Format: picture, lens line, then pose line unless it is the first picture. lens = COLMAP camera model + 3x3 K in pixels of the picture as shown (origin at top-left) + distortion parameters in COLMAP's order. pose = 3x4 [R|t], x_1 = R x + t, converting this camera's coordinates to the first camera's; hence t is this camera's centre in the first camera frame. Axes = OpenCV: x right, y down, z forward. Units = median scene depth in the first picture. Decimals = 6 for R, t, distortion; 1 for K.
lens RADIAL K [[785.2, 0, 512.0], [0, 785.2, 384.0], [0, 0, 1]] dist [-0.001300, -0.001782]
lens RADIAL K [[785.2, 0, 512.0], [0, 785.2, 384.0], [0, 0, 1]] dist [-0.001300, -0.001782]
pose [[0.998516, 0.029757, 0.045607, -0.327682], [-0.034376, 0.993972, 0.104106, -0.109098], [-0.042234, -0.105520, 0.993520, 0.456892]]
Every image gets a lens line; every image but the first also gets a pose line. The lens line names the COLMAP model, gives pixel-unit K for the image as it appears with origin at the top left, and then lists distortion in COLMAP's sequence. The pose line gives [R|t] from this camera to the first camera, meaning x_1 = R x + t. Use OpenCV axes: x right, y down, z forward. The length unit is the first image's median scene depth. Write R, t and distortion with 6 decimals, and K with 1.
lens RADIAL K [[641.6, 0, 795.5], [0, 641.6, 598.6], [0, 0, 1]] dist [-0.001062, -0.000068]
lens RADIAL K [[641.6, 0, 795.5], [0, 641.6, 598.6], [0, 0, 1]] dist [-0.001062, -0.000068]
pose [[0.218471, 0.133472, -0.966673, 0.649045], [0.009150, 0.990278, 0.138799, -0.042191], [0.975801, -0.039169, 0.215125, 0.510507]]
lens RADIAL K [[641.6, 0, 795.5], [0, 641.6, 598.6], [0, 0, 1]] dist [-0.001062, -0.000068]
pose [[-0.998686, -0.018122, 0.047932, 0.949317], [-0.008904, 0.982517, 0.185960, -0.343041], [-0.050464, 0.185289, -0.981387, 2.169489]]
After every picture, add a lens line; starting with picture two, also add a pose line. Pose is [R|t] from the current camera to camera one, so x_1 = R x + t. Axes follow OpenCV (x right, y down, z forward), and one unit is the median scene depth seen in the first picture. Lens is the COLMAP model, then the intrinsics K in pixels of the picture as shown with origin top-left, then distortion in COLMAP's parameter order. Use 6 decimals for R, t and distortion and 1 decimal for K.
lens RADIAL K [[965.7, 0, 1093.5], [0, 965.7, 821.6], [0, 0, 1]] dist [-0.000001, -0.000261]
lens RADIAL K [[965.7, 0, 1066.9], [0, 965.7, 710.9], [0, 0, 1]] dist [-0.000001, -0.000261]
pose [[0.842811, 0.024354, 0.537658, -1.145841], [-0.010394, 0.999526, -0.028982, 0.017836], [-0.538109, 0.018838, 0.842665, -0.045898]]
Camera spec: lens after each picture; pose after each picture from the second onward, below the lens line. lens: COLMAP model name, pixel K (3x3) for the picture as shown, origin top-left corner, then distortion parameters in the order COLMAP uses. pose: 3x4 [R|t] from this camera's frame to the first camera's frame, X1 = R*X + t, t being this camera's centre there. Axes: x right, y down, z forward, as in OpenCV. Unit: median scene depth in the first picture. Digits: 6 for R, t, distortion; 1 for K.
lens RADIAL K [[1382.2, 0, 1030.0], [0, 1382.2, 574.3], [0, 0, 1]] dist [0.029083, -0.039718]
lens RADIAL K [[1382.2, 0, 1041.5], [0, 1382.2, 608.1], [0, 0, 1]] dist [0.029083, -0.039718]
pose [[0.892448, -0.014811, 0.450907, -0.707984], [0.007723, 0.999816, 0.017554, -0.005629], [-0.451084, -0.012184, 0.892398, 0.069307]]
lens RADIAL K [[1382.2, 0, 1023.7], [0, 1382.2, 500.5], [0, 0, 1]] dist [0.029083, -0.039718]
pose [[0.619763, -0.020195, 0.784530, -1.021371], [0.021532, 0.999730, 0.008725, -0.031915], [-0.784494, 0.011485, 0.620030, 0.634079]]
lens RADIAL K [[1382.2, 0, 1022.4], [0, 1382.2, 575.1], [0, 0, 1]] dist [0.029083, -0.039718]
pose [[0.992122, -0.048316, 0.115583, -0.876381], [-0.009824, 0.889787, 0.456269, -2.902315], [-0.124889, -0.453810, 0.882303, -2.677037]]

§ Activity
Locate each line of the material that contains the string "meaning", and copy every such line in full.

§ Solution
Every image gets a lens line; every image but the first also gets a pose line. The lens line names the COLMAP model, gives pixel-unit K for the image as it appears with origin at the top left, and then lists distortion in COLMAP's sequence. The pose line gives [R|t] from this camera to the first camera, meaning x_1 = R x + t. Use OpenCV axes: x right, y down, z forward. The length unit is the first image's median scene depth. Write R, t and distortion with 6 decimals, and K with 1.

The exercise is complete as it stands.